Directions for this task: Leave the pictures out while you restate every entry below word for word.
Data section Block Start
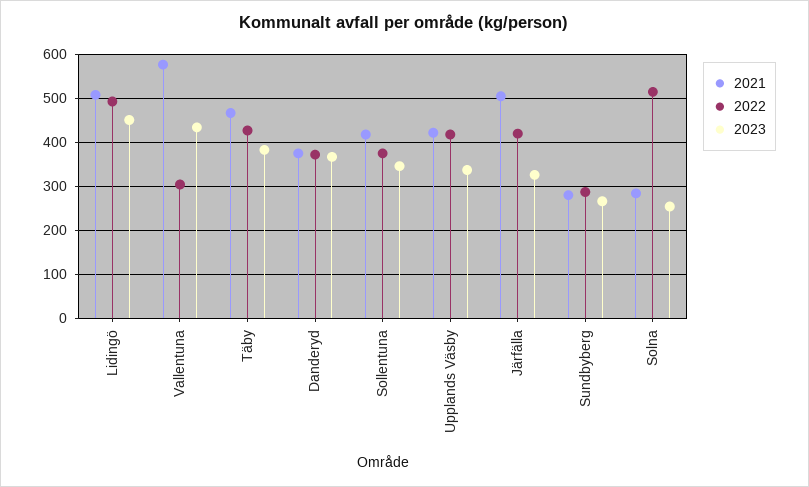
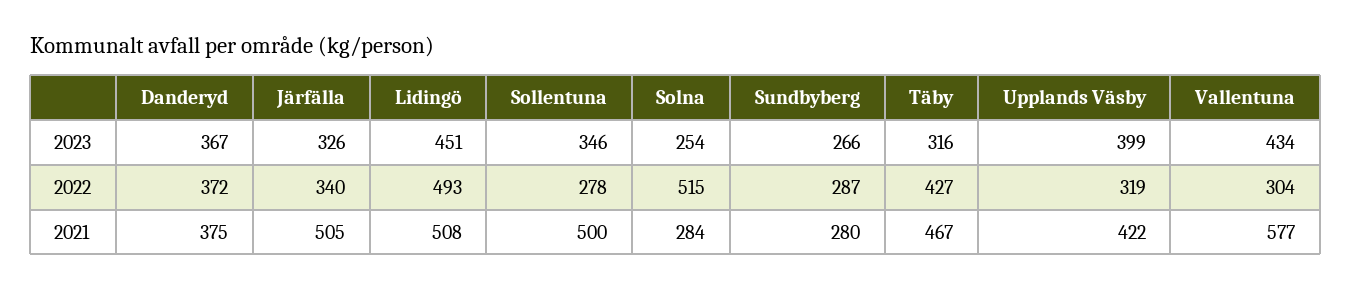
  {
    "2021": {
      "Lidingö": 508,
      "Vallentuna": 577,
      "Täby": 467,
      "Danderyd": 375,
-     "Sollentuna": 420,
+     "Sollentuna": 500,
      "Upplands Väsby": 422,
      "Järfälla": 505,
      "Sundbyberg": 280,
      "Solna": 284
    },
    "2022": {
      "Lidingö": 493,
      "Vallentuna": 304,
      "Täby": 427,
      "Danderyd": 372,
-     "Sollentuna": 380,
+     "Sollentuna": 278,
-     "Upplands Väsby": 420,
+     "Upplands Väsby": 319,
-     "Järfälla": 420,
+     "Järfälla": 340,
      "Sundbyberg": 287,
      "Solna": 515
    },
    "2023": {
      "Lidingö": 451,
      "Vallentuna": 434,
-     "Täby": 380,
+     "Täby": 316,
      "Danderyd": 367,
      "Sollentuna": 346,
-     "Upplands Väsby": 340,
+     "Upplands Väsby": 399,
      "Järfälla": 326,
      "Sundbyberg": 266,
      "Solna": 254
    }
  }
Data section Block End
Response:
  {
    "2021": {
      "Lidingö": 508,
      "Vallentuna": 577,
      "Täby": 467,
      "Danderyd": 375,
-     "Sollentuna": 420,
+     "Sollentuna": 500,
      "Upplands Väsby": 422,
      "Järfälla": 505,
      "Sundbyberg": 280,
      "Solna": 284
    },
    "2022": {
      "Lidingö": 493,
      "Vallentuna": 304,
      "Täby": 427,
      "Danderyd": 372,
-     "Sollentuna": 380,
+     "Sollentuna": 278,
-     "Upplands Väsby": 420,
+     "Upplands Väsby": 319,
-     "Järfälla": 420,
+     "Järfälla": 340,
      "Sundbyberg": 287,
      "Solna": 515
    },
    "2023": {
      "Lidingö": 451,
      "Vallentuna": 434,
-     "Täby": 380,
+     "Täby": 316,
      "Danderyd": 367,
      "Sollentuna": 346,
-     "Upplands Väsby": 340,
+     "Upplands Väsby": 399,
      "Järfälla": 326,
      "Sundbyberg": 266,
      "Solna": 254
    }
  }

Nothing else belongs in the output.